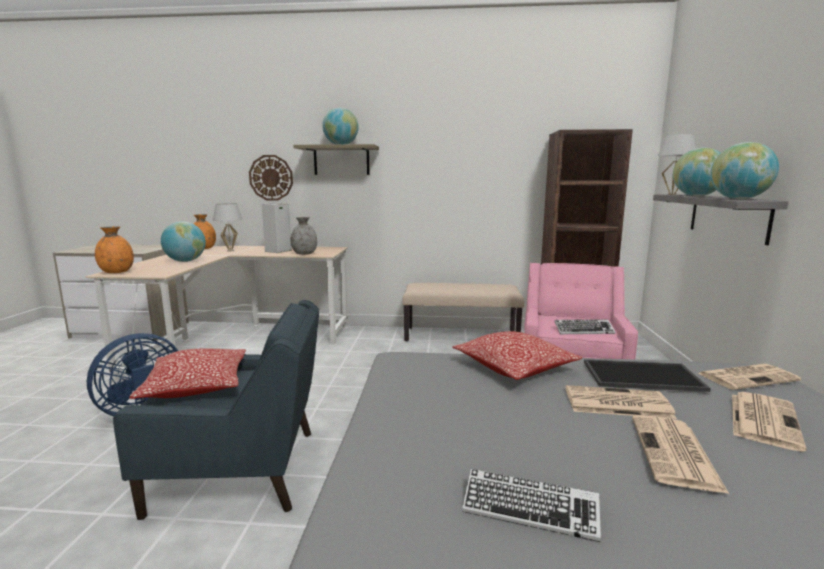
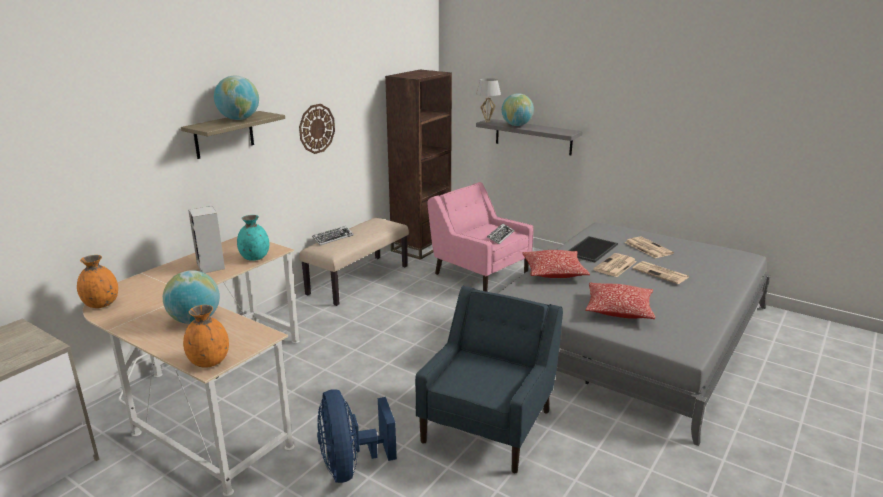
camera: 60 degrees left, 10 degrees up
(196, 386) = (470, 381): pillow -> pillow (619, 310)
(230, 250) = (156, 290): white table lamp -> none
(271, 178) = (144, 176): wall clock -> wall clock (316, 128)
(304, 254) = (254, 257): grey vase -> turquoise vase
(529, 510) = (680, 312): keyboard -> keyboard (333, 238)
(739, 199) = (559, 131): globe -> none
(747, 377) = (607, 231): newspaper -> none

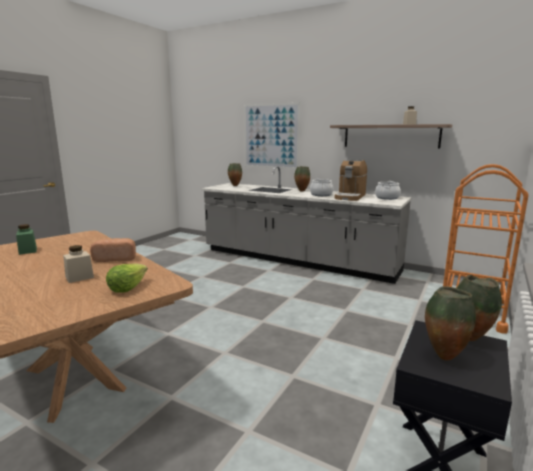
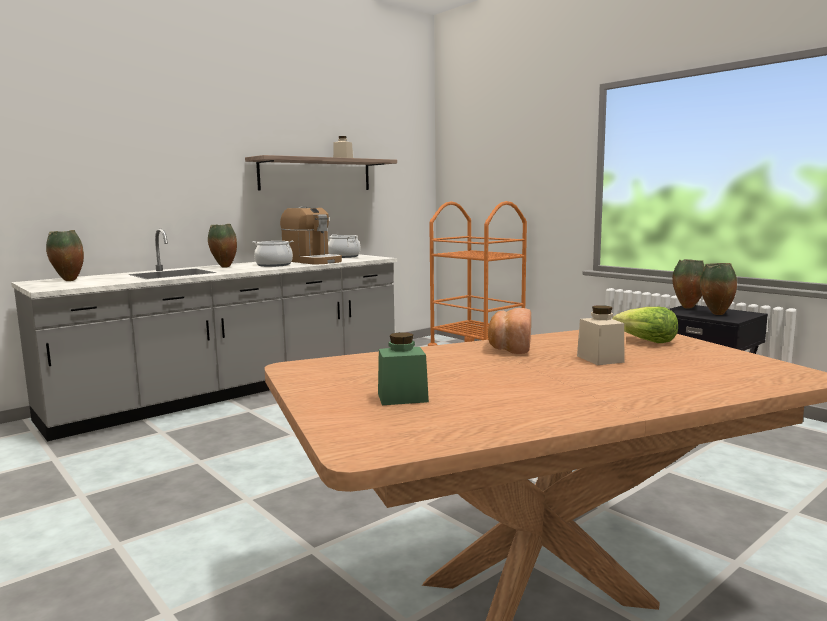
camera: 70 degrees left, 5 degrees down
(271, 136) = (115, 173): picture -> none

------------------------------------------------------------

## Exercise brief:
Omit every image. Quote each record exactly.

## Answer box:
camera: 60 degrees left, 10 degrees up
(196, 386) = (470, 381): pillow -> pillow (619, 310)
(230, 250) = (156, 290): white table lamp -> none
(271, 178) = (144, 176): wall clock -> wall clock (316, 128)
(304, 254) = (254, 257): grey vase -> turquoise vase
(529, 510) = (680, 312): keyboard -> keyboard (333, 238)
(739, 199) = (559, 131): globe -> none
(747, 377) = (607, 231): newspaper -> none

camera: 70 degrees left, 5 degrees down
(271, 136) = (115, 173): picture -> none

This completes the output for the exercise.